Tail call performance on x86

MSIL includes the tail. prefix to be used with call instructions (call, callvirt, calli), and also the specialized form jmp. The tail. prefix is a hint that the stack frame of the current method should be popped from the stack before transferring control to the target of the call. This is important for functional languages like Scheme which rely on recursion. Without tail calls, they would run into StackOverflows on a routine basis.

The CLR implementation of tail calls on x86 is not the most optimal it could be. We have improved the performance of tail calls in Whidbey (V2). Most tail calls are about 50% faster. However, there is still some work to be done. This blog explains why implementing tail calls is not as straight-forward as it might seem.

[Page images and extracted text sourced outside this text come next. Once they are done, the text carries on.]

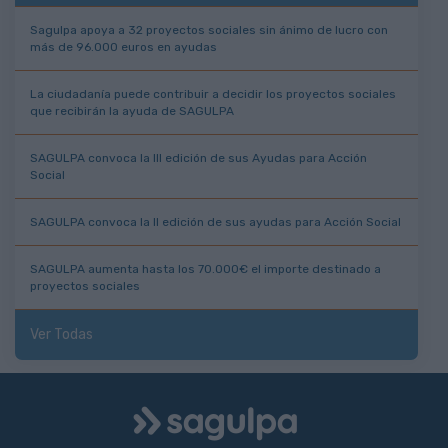
Sagulpa apoya a 32 proyectos sociales sin ánimo de lucro con
más de 96.000 euros en ayudas
La ciudadanía puede contribuir a decidir los proyectos sociales
que recibirán la ayuda de SAGULPA
SAGULPA convoca la III edición de sus Ayudas para Acción
Social
SAGULPA convoca la II edición de sus ayudas para Acción Social
SAGULPA aumenta hasta los 70.000€ el importe destinado a
proyectos sociales
Ver Todas
Logo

The CLR has an accurate tracing Garbage collector - as opposed to a conservative one like the Boehm collector. This puts some requirements on the native code compiled from the IL, and also on the tracking information corresponding to it (similar to pdata on RISC platforms). One of the requirements is that the CLR be able to determine exactly where the return address of the method is on the stack. This is required so that the CLR can “hijack” the return address by temporarily overwriting it with the address of one of the hijacking function in the CLR. This is done so the CLR will get control when the method returns, and the CLR can perform a garbage-collection.

This requirement makes it difficult to move the return address around. Moving the return address around is needed while doing a tail call to a method with a different number of stack-based arguments as the return address gets pushed after the stack arguments. The following diagram shows how the stack looks at various points when a method foo is called normally, and it does a tail call to bar which expects a different number of arguments on the stack. Note that the return address needs to be moved by foo before it does the tail call.

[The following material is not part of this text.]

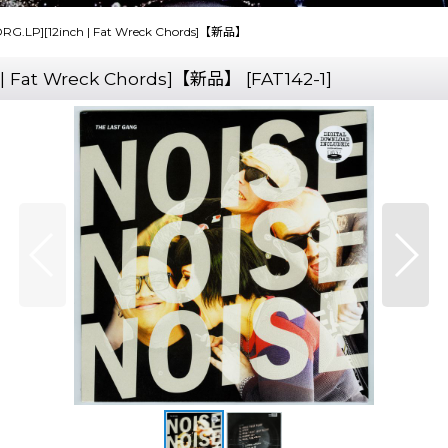
S ORG.LP][12inch | Fat Wreck Chords]【新品】
ch | Fat Wreck Chords]【新品】
[
FAT142-1
]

 As soon as foo While foo When foo is about to
is called is executing tail call to bar

                      | |
+--------------+
| |
| |
| foo's frame |
| | | |
| | +--------------+
| | | | |return address|
+--------------+ +--------------+ +--------------+
|return address| |return address| | |
+--------------+ +--------------+ | |
| | | | | |
| stack args | | stack args | | stack args |
| of foo | | of foo | | of bar |
| | | | | |
+--------------+ +--------------+ +--------------+
| | | | | |
| | | | | |
| | | | | |
| Frame of | | Frame of | | Frame of |
|foo's caller | |foo's caller | |foo's caller |
| | | | | |
| | | | | |

Furthermore, we tend to be really careful when changing the hijacking code as any bugs introduced in this code are not easily caught, and instead can become GC holes (corrupt GC references). Most programs will seem to work fine, but if a GC is triggered at just the right spot, some poor object reference will get corrupted.

Another (secondary) concern is GC starvation. If two methods recursively tail call to each other, it causes an infinite loop and the hijacking mechanism does not get a chance to kick in. This reduces the opportunity for GC to suspend the thread and do a collection. This could cause other threads to block longer while they wait for GC to free up some heap memory.

We do know how to make this even faster, and would have loved to have fixed this. However, because of schedule pressure and the risk associated, further improvements will have to wait until after Whidbey (V2.0).

FWIW, the jmp IL instruction is faster since the return address does not have to be shuffled in this case. Also, tail calls will be much faster on 64-bit platforms as the arguments for most methods fit in registers (and so the return address does not need to be moved around). In fact, on 64-bit platforms, the CLR tries to do tail calls even if the tail. prefix is not specified. This is because platform-independent IL programs will get the same amount of stack space reserved for them by the OS, even though the 64-bit process will consume stack at a faster rate. Hence, we try to reduce stack usage by doing tail calls.